Text block:
———
RedState
- Website type: Political blog
- Available in: English
- Owner: Salem Media Group
- Creators: Joshua Treviño, Ben Domenech, and Mike Krempasky
- Website: redstate.com
- Registration: Optional, required to comment
- Launched: 2004; 22 years ago
- Current status: Online

= RedState =

American conservative political blog

RedState is an American conservative political blog.

Prior to 2017, it organized "RedState gatherings", a summer convention for conservative activists and grassroots political activism which featured many prominent public figures in conservative politics. RedState is owned by the Salem Media Group, a conservative media company.

== History ==

RedState was founded in 2004 as a 527 group by conservative bloggers Joshua Treviño, Ben Domenech, and Mike Krempasky.

In March 2006, co-founder Domenech was hired as a blogger by the Washington Post Online, but was criticised for alleged plagiarism in some of his prior writings during college. At the end of his first week, Domenech resigned, eventually admitting to plagiarism. He took a leave of absence from RedState at the time, to which he returned in July 2006. Erick Erickson, who had joined RedState in 2006, became the editor-in-chief and CEO.

On November 16, 2006, former congressman Tom DeLay posted a diary. Several other members of the House of Representatives and the Senate are regular diarists at RedState.

On December 20, 2006, RedState announced its sale to Eagle Publishing, Inc., effective January 2, 2007. Erickson remained editor-in-chief.

On July 12, 2008, RedState launched a new version of its site, called RS3, introducing new features such as the ability to organize contributor and user diaries by state; action centers allowing users to take action related to emerging political issues; links to share posts via other networking sites such as Facebook, Digg, and MySpace; and easier searching between related content on the Internet.
———
Information provided:

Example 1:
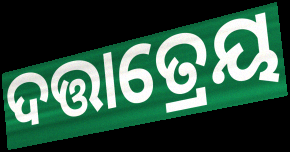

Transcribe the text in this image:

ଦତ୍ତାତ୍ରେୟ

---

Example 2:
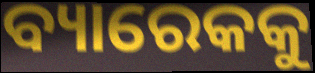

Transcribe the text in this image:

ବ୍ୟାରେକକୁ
———
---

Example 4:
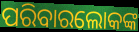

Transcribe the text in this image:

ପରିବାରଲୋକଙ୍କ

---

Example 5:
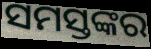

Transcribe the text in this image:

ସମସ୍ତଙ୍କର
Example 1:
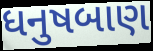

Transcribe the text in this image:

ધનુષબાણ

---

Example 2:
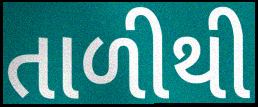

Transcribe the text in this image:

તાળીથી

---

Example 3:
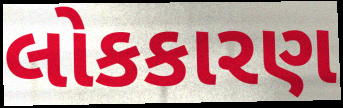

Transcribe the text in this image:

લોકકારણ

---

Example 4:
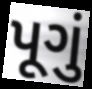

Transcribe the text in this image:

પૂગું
———
Exercise task: According to the RedState article, to which company did RedState announce its sale on December 20, 2006? You won't need the lines for this.

Task response: Eagle Publishing, Inc.